Крик старух, запрокинутые, полные ужаса лица, хохот Фрола Пафнутьича, стук падающей доски слились в сплошной вибрирующий вой. Кто-то тряс меня за плечо, кто-то размахивал клеткой с попугаем, а он картавил и хлопал крыльями. «Бесы! Бесы! — будто вдалеке сказал хозяин. — Не даете земле предать». Я выбрался во двор и долго стоял, обняв шею лошади. Она хрустела овсом и, лишь когда грузили гроб, покосила глазом на покойника, всхрапнула.
«Не могу», — бормотал я. «Можешь! — твердо сказал хозяин. — Вспомни, на войне бывало и похуже, а орденов у тебя — спелая гроздь. Держись!»
Так уж устроен человек: один не выдержит, споткнется, а другой, что в эту минуту посильнее, — окриком и поддержит. И этот окрик и хруст овса, и сияние с голубого неба успокоили.
Подошла и старуха с изъеденными молью штанами-галифе в руках, посоображала и тоже успокоила, как могла:
— Упокойнички, они самые что ни есть мирные, не бойся, сынок.
Я хотел сказать, что вовсе и не боюсь, дьявольщина происходит, но промолчал. Старуха постояла, пошамкала губами и неожиданно извлекла из тряпья черную аккуратную бандероль и ловко зарыла ее в солому на телеге. Сказала:
— Тебе отписано, и еще вот, — она сунула под солому и рулон.

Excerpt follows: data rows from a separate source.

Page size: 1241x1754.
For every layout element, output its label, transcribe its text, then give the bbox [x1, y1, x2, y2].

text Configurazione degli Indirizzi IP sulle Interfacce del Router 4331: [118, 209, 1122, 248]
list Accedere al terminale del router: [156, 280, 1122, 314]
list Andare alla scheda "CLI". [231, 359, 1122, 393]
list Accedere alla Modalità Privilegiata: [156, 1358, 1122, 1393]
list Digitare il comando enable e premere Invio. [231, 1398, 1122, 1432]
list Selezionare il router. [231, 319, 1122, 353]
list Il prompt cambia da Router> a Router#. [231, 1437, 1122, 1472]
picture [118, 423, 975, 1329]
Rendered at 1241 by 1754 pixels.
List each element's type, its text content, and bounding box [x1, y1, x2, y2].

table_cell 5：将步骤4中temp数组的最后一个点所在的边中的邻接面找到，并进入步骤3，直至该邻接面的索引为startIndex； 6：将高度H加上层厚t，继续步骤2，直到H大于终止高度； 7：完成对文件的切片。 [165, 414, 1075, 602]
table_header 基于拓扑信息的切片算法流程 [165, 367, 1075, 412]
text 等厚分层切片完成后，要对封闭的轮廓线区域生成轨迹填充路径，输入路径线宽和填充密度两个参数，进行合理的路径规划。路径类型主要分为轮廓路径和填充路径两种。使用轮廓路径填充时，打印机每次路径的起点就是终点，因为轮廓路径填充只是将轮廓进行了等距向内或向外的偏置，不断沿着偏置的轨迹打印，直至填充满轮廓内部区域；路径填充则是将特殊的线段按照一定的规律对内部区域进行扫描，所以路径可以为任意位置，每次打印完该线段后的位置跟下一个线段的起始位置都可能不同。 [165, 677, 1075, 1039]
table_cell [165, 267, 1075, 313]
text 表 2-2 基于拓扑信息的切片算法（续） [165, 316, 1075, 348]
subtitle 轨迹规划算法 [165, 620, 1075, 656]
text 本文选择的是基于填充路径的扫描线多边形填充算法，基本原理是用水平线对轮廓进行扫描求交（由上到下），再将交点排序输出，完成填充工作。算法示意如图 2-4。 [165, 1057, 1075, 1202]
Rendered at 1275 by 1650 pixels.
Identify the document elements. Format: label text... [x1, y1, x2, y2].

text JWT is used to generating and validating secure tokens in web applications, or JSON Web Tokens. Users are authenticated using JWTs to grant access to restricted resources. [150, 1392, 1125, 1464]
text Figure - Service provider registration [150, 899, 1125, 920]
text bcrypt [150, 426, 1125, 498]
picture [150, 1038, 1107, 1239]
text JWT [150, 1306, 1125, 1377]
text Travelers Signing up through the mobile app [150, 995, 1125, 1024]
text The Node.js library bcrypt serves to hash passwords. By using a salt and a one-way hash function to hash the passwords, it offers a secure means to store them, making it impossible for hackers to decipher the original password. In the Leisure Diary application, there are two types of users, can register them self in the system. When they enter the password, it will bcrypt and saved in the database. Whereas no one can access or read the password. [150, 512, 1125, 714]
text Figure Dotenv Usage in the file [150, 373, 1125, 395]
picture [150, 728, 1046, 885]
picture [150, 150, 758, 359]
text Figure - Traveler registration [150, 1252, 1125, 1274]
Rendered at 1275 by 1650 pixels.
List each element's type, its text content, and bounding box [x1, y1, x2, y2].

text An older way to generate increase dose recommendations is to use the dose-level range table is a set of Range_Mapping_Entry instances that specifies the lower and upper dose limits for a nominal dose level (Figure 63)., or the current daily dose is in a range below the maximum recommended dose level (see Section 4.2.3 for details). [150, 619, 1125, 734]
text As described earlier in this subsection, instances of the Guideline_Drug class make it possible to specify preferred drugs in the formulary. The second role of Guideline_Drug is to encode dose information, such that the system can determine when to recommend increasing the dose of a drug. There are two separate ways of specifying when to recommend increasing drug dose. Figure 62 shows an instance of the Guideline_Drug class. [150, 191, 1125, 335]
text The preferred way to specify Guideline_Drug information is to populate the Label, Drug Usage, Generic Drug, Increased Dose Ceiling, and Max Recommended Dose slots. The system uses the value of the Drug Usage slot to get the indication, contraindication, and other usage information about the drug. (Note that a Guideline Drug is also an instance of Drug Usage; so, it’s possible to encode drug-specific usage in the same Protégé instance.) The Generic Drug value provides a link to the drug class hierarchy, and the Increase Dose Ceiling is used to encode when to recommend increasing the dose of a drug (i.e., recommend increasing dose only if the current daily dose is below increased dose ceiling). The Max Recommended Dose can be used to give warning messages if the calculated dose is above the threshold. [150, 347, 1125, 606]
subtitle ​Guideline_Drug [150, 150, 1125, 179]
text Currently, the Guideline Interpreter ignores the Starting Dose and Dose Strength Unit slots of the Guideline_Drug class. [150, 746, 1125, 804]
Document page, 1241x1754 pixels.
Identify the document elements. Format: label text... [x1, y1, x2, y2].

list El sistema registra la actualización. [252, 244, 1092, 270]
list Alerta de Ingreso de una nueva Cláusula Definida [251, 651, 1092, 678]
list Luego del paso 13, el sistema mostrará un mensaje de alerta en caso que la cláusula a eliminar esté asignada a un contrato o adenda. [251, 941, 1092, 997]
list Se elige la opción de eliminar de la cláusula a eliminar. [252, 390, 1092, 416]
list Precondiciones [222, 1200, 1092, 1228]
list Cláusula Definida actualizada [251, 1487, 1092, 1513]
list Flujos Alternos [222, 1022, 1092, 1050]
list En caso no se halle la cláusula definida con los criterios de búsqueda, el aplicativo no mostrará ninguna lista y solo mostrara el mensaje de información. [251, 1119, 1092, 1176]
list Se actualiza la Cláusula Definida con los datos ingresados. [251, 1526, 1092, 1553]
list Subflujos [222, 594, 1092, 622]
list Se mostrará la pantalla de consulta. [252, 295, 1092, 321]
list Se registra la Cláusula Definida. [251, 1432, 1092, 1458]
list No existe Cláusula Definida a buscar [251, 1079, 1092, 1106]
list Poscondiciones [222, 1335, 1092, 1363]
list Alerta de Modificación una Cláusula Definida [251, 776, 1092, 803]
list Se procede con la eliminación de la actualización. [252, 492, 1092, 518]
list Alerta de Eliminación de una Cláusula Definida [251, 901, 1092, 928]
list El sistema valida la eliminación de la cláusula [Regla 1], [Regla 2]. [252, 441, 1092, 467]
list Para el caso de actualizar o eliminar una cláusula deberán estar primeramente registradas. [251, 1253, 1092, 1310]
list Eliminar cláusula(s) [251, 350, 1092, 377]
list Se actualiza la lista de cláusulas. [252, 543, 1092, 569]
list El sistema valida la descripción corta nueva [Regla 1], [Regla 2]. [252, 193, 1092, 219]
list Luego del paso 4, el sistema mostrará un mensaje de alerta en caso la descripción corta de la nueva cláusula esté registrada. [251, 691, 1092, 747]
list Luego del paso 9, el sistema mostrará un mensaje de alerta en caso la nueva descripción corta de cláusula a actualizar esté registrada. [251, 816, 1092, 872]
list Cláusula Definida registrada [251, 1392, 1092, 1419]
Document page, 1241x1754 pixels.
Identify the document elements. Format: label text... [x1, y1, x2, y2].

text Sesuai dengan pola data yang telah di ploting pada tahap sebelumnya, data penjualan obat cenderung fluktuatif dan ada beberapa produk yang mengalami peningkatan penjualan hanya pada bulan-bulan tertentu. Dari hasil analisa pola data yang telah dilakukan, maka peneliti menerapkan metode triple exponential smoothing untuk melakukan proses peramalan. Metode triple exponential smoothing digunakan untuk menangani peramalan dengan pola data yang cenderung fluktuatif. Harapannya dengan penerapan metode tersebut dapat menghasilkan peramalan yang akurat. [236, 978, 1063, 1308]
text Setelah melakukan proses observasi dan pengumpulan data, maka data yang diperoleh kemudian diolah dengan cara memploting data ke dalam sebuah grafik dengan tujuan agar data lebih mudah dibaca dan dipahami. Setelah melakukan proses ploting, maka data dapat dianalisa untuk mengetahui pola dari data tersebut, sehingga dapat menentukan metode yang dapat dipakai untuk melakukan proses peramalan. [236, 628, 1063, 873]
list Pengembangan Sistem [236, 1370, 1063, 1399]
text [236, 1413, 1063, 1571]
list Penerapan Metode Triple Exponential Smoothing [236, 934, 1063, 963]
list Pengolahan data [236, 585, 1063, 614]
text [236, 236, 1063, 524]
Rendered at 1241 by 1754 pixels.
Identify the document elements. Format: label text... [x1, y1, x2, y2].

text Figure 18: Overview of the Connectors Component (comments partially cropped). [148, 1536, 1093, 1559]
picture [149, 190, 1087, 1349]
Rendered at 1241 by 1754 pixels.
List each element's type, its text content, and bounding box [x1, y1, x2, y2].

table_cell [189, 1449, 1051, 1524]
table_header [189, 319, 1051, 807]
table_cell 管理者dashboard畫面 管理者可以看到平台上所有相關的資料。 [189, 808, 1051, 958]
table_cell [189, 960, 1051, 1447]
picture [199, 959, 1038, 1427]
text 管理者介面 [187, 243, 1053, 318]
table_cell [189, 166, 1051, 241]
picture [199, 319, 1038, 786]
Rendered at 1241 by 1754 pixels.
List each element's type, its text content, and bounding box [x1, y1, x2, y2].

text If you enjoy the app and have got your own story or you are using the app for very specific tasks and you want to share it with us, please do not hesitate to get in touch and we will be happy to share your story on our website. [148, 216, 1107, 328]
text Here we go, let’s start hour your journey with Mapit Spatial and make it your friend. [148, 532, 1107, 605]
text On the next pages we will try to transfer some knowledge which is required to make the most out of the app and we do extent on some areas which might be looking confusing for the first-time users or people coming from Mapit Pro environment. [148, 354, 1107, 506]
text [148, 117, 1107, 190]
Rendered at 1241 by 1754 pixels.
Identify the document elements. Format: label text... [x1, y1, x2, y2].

Я дал ей сотенную, и она, держа ее над головой, будто пойманную бабочку-траурницу, постояла, бормоча, затем, черная средь ослепительно белых стен, все так же высоко держа руку с крылатившейся сотенной, поволокла по камням генеральское галифе и палку свою и мощи свои прочь со двора. За ней тронулась и телега. И никто не оплакивал, лишь женщина, что вышла из тамбурчика в калошах на босу ногу, смахнула слезу.
— Похороню в сухую землю, — тупо бормотал я, вышагивая за гробом, а в глазах стоял Фрол Пафнутьич, его мохнатые кулачки, его смешок: «Эк, похорона, так похорона, не удержал-таки, растяпа, вывернул-таки из гроба, — пьянчуга!» Размышляя, я и не заметил, как миновали город, пустырь за ним и приехали на кладбище. Из кустов с канатом на плече возник кладбищенский начальник, сонливый, желтый и злой, а с ним и рабочий с красной норкой вместо носа, из которой вытекал дым. Хозяин расстелил плащ на бугорке и водрузил «четверть», запыженную соломкой. Лицо начальника помягчело. Он разделся до пояса, и на впалой груди над левым соском я разглядывал еле узнаваемый вытатуированный лик Ленина, а справа уж фиолетового усатого Сталина.